[Extracted page text data]
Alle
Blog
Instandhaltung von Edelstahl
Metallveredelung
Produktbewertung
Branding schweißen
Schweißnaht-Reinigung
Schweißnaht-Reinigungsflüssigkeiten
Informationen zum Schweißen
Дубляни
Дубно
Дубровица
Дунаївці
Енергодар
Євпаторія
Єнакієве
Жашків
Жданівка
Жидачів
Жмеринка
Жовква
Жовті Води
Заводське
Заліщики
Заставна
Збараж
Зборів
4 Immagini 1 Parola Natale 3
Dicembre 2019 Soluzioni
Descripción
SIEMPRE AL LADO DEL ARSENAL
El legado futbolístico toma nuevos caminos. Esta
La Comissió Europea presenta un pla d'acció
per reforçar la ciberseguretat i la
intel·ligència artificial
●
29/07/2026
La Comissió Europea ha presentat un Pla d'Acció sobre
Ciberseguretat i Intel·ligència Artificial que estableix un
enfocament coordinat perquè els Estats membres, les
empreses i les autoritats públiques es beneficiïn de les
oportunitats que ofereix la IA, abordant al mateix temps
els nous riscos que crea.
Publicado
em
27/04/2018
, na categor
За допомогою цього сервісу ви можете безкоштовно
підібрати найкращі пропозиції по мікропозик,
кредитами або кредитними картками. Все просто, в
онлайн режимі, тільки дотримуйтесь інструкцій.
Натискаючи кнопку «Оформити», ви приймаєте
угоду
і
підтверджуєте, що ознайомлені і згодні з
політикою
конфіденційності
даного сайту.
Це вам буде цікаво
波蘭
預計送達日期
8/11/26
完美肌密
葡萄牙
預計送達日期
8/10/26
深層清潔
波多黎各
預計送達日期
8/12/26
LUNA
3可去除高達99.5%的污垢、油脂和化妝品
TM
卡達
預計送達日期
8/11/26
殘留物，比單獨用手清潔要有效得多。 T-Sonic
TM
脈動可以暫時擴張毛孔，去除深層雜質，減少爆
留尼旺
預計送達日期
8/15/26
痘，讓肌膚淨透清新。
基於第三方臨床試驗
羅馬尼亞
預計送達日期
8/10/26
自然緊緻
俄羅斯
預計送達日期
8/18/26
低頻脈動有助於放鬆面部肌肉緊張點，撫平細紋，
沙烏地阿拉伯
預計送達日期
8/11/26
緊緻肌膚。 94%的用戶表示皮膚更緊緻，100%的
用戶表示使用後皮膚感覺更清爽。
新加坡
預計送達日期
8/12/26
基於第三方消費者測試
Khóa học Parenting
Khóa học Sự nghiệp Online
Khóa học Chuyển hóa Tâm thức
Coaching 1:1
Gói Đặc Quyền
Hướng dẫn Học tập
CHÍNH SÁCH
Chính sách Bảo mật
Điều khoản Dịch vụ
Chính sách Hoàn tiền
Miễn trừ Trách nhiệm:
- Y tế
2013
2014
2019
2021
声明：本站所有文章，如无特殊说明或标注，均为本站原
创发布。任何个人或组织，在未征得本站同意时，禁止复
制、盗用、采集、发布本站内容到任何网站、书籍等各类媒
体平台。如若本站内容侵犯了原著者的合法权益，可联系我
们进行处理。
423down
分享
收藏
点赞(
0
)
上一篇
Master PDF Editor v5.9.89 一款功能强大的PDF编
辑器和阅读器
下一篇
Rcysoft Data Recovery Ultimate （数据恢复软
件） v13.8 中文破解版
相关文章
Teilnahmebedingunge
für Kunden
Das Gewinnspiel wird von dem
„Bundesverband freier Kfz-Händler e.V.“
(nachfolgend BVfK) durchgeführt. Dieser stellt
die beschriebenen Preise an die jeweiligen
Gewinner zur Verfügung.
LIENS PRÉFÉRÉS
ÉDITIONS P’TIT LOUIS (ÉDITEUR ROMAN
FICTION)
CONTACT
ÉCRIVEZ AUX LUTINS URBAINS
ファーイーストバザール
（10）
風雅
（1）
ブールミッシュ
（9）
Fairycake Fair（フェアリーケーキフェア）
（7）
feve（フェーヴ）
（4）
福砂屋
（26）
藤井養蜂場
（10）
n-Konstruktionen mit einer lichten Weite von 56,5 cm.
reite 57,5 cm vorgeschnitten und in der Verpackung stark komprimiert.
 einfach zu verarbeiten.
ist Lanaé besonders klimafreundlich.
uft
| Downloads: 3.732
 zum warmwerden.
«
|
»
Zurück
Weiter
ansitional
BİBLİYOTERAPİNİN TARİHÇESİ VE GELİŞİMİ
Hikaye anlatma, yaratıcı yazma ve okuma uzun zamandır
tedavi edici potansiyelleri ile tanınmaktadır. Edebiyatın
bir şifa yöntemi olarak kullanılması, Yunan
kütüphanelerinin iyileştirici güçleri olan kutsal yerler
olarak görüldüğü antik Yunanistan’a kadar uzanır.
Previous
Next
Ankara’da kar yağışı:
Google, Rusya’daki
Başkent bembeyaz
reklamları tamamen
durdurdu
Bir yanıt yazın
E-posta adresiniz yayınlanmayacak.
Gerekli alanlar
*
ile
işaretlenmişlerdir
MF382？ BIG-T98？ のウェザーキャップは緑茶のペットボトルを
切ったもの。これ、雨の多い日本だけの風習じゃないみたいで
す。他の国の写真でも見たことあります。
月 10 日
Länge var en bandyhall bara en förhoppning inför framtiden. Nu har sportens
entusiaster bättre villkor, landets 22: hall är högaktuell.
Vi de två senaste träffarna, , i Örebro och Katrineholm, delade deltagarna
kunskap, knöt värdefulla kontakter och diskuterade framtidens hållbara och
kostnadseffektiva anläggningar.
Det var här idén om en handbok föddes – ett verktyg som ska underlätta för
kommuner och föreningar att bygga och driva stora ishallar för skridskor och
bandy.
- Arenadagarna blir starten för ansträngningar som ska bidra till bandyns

**What to do**
Write out all of the entries above, exactly and in full.

**Task answer**
Alle
Blog
Instandhaltung von Edelstahl
Metallveredelung
Produktbewertung
Branding schweißen
Schweißnaht-Reinigung
Schweißnaht-Reinigungsflüssigkeiten
Informationen zum Schweißen
Дубляни
Дубно
Дубровица
Дунаївці
Енергодар
Євпаторія
Єнакієве
Жашків
Жданівка
Жидачів
Жмеринка
Жовква
Жовті Води
Заводське
Заліщики
Заставна
Збараж
Зборів
4 Immagini 1 Parola Natale 3
Dicembre 2019 Soluzioni
Descripción
SIEMPRE AL LADO DEL ARSENAL
El legado futbolístico toma nuevos caminos. Esta
La Comissió Europea presenta un pla d'acció
per reforçar la ciberseguretat i la
intel·ligència artificial
●
29/07/2026
La Comissió Europea ha presentat un Pla d'Acció sobre
Ciberseguretat i Intel·ligència Artificial que estableix un
enfocament coordinat perquè els Estats membres, les
empreses i les autoritats públiques es beneficiïn de les
oportunitats que ofereix la IA, abordant al mateix temps
els nous riscos que crea.
Publicado
em
27/04/2018
, na categor
За допомогою цього сервісу ви можете безкоштовно
підібрати найкращі пропозиції по мікропозик,
кредитами або кредитними картками. Все просто, в
онлайн режимі, тільки дотримуйтесь інструкцій.
Натискаючи кнопку «Оформити», ви приймаєте
угоду
і
підтверджуєте, що ознайомлені і згодні з
політикою
конфіденційності
даного сайту.
Це вам буде цікаво
波蘭
預計送達日期
8/11/26
完美肌密
葡萄牙
預計送達日期
8/10/26
深層清潔
波多黎各
預計送達日期
8/12/26
LUNA
3可去除高達99.5%的污垢、油脂和化妝品
TM
卡達
預計送達日期
8/11/26
殘留物，比單獨用手清潔要有效得多。 T-Sonic
TM
脈動可以暫時擴張毛孔，去除深層雜質，減少爆
留尼旺
預計送達日期
8/15/26
痘，讓肌膚淨透清新。
基於第三方臨床試驗
羅馬尼亞
預計送達日期
8/10/26
自然緊緻
俄羅斯
預計送達日期
8/18/26
低頻脈動有助於放鬆面部肌肉緊張點，撫平細紋，
沙烏地阿拉伯
預計送達日期
8/11/26
緊緻肌膚。 94%的用戶表示皮膚更緊緻，100%的
用戶表示使用後皮膚感覺更清爽。
新加坡
預計送達日期
8/12/26
基於第三方消費者測試
Khóa học Parenting
Khóa học Sự nghiệp Online
Khóa học Chuyển hóa Tâm thức
Coaching 1:1
Gói Đặc Quyền
Hướng dẫn Học tập
CHÍNH SÁCH
Chính sách Bảo mật
Điều khoản Dịch vụ
Chính sách Hoàn tiền
Miễn trừ Trách nhiệm:
- Y tế
2013
2014
2019
2021
声明：本站所有文章，如无特殊说明或标注，均为本站原
创发布。任何个人或组织，在未征得本站同意时，禁止复
制、盗用、采集、发布本站内容到任何网站、书籍等各类媒
体平台。如若本站内容侵犯了原著者的合法权益，可联系我
们进行处理。
423down
分享
收藏
点赞(
0
)
上一篇
Master PDF Editor v5.9.89 一款功能强大的PDF编
辑器和阅读器
下一篇
Rcysoft Data Recovery Ultimate （数据恢复软
件） v13.8 中文破解版
相关文章
Teilnahmebedingunge
für Kunden
Das Gewinnspiel wird von dem
„Bundesverband freier Kfz-Händler e.V.“
(nachfolgend BVfK) durchgeführt. Dieser stellt
die beschriebenen Preise an die jeweiligen
Gewinner zur Verfügung.
LIENS PRÉFÉRÉS
ÉDITIONS P’TIT LOUIS (ÉDITEUR ROMAN
FICTION)
CONTACT
ÉCRIVEZ AUX LUTINS URBAINS
ファーイーストバザール
（10）
風雅
（1）
ブールミッシュ
（9）
Fairycake Fair（フェアリーケーキフェア）
（7）
feve（フェーヴ）
（4）
福砂屋
（26）
藤井養蜂場
（10）
n-Konstruktionen mit einer lichten Weite von 56,5 cm.
reite 57,5 cm vorgeschnitten und in der Verpackung stark komprimiert.
 einfach zu verarbeiten.
ist Lanaé besonders klimafreundlich.
uft
| Downloads: 3.732
 zum warmwerden.
«
|
»
Zurück
Weiter
ansitional
BİBLİYOTERAPİNİN TARİHÇESİ VE GELİŞİMİ
Hikaye anlatma, yaratıcı yazma ve okuma uzun zamandır
tedavi edici potansiyelleri ile tanınmaktadır. Edebiyatın
bir şifa yöntemi olarak kullanılması, Yunan
kütüphanelerinin iyileştirici güçleri olan kutsal yerler
olarak görüldüğü antik Yunanistan’a kadar uzanır.
Previous
Next
Ankara’da kar yağışı:
Google, Rusya’daki
Başkent bembeyaz
reklamları tamamen
durdurdu
Bir yanıt yazın
E-posta adresiniz yayınlanmayacak.
Gerekli alanlar
*
ile
işaretlenmişlerdir
MF382？ BIG-T98？ のウェザーキャップは緑茶のペットボトルを
切ったもの。これ、雨の多い日本だけの風習じゃないみたいで
す。他の国の写真でも見たことあります。
月 10 日
Länge var en bandyhall bara en förhoppning inför framtiden. Nu har sportens
entusiaster bättre villkor, landets 22: hall är högaktuell.
Vi de två senaste träffarna, , i Örebro och Katrineholm, delade deltagarna
kunskap, knöt värdefulla kontakter och diskuterade framtidens hållbara och
kostnadseffektiva anläggningar.
Det var här idén om en handbok föddes – ett verktyg som ska underlätta för
kommuner och föreningar att bygga och driva stora ishallar för skridskor och
bandy.
- Arenadagarna blir starten för ansträngningar som ska bidra till bandyns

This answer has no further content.